§ Task to complete: What is the count of lines in the listing below that hold the string "nothing"? Reply with that number alone.

§ Exercise inputs:
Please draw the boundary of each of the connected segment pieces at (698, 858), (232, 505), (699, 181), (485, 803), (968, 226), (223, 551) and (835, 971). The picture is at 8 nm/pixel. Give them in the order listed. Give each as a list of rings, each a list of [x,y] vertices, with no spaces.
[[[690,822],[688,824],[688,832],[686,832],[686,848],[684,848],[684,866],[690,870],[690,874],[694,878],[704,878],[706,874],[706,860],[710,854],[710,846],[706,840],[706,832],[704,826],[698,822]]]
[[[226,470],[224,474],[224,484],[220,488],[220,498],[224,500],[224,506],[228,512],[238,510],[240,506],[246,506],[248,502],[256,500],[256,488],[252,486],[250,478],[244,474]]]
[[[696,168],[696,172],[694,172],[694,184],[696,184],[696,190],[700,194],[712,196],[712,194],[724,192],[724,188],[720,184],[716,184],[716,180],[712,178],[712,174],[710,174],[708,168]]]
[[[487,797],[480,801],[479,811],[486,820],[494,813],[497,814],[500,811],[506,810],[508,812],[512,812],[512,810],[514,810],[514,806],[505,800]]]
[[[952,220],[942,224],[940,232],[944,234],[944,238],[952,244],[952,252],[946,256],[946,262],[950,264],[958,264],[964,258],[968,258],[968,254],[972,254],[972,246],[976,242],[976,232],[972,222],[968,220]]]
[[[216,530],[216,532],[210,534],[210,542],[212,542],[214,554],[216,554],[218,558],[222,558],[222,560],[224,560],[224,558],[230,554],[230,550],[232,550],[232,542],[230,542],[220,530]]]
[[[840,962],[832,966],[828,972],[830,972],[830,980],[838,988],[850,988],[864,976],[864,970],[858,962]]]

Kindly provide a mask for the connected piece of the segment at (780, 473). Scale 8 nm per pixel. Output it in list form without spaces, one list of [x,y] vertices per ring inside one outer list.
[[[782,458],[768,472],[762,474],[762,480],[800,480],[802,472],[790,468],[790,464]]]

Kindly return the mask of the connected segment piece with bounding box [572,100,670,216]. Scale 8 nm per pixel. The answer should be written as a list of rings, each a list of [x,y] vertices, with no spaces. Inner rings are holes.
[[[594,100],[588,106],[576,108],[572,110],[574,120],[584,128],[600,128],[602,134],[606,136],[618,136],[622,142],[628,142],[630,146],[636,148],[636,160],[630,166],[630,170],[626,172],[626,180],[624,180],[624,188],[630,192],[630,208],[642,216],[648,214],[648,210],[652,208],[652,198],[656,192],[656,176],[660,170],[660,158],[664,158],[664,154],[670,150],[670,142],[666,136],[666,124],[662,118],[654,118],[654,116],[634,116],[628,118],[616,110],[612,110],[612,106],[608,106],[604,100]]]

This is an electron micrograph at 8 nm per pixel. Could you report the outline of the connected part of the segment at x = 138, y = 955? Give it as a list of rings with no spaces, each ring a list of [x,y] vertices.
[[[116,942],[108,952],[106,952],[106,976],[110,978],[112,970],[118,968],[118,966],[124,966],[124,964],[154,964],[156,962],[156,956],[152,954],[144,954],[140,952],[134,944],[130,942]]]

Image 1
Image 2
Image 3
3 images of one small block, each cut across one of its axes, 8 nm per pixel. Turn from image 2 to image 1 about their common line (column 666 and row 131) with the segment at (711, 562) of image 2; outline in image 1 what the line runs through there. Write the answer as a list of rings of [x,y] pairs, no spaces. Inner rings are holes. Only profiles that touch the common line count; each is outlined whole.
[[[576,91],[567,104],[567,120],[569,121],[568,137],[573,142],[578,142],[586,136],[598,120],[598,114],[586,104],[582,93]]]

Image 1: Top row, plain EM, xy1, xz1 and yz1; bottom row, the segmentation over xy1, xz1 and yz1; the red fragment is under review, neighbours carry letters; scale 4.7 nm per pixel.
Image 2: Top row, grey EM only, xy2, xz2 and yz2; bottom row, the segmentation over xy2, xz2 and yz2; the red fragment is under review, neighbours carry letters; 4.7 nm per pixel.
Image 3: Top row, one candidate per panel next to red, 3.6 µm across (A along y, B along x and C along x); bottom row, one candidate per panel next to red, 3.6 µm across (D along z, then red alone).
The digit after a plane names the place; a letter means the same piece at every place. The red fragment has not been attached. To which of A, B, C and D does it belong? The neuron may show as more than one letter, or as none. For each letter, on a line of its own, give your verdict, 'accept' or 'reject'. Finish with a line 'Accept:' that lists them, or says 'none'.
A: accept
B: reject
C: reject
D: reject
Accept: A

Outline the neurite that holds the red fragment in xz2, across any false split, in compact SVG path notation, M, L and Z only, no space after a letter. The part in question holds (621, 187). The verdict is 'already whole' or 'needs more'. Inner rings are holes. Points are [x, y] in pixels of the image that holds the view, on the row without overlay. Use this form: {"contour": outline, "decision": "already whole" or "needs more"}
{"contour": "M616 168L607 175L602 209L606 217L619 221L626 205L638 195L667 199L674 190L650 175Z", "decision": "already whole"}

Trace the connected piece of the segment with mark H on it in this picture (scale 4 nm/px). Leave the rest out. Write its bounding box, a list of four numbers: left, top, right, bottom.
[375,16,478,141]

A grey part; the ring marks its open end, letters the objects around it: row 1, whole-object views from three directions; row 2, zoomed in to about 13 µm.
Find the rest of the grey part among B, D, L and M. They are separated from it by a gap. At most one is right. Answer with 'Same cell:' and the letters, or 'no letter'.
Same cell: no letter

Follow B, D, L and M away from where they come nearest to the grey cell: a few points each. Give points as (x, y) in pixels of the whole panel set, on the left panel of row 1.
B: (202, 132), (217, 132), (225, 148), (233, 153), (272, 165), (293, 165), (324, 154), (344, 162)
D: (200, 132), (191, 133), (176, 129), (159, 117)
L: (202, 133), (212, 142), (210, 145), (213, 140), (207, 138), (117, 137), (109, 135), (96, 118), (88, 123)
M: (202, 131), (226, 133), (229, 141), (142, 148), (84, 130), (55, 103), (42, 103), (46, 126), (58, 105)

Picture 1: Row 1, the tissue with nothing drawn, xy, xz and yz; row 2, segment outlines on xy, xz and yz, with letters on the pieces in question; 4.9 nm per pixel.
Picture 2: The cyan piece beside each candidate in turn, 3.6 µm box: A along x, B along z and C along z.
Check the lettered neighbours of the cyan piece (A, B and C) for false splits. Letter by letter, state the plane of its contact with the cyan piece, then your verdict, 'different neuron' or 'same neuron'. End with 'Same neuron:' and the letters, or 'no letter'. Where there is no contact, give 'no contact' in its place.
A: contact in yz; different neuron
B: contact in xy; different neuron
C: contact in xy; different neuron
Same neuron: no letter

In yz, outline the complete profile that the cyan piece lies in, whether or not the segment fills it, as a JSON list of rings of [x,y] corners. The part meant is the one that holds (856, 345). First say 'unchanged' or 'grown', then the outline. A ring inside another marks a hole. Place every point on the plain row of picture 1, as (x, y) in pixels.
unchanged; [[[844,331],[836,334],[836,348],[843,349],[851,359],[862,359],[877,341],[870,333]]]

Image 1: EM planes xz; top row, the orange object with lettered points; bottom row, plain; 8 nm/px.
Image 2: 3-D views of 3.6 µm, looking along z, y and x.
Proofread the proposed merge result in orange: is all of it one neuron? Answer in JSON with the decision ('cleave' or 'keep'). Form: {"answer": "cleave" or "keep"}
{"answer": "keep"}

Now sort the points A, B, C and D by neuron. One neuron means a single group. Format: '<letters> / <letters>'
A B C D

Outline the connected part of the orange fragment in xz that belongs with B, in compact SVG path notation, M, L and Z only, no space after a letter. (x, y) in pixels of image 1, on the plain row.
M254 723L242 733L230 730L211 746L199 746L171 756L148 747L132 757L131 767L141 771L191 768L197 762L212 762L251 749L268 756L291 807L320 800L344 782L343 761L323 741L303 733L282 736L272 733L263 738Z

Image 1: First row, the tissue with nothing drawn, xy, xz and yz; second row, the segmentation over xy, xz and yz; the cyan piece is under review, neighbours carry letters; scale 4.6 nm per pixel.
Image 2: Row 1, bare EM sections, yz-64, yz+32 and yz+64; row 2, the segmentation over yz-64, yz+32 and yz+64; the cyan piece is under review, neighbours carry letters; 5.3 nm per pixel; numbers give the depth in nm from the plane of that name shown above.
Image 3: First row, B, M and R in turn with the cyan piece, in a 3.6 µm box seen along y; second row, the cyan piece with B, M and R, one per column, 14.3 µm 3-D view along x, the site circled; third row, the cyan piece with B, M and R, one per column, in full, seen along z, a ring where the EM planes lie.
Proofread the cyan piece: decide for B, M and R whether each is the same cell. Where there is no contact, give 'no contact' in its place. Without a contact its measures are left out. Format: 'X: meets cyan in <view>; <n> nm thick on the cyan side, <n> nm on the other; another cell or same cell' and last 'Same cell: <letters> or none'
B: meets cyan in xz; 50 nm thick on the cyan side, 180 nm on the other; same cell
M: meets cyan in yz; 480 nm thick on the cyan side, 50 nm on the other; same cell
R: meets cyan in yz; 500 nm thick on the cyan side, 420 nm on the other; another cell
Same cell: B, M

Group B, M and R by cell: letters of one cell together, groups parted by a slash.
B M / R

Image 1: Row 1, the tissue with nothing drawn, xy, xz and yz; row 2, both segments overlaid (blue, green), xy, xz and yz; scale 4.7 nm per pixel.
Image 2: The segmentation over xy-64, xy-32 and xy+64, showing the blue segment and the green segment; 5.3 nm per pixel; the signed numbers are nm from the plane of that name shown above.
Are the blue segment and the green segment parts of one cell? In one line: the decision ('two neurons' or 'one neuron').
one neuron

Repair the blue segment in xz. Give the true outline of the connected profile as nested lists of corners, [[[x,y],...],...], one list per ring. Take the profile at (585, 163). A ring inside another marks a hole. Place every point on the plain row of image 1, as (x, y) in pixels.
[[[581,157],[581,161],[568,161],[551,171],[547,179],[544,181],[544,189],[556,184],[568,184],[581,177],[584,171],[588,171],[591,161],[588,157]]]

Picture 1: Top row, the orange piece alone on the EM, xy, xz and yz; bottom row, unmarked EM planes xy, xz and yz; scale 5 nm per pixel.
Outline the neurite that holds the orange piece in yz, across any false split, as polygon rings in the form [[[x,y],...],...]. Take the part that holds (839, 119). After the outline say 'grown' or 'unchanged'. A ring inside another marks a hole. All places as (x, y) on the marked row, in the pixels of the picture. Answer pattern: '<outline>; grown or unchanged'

§ Answer for this exercise: 3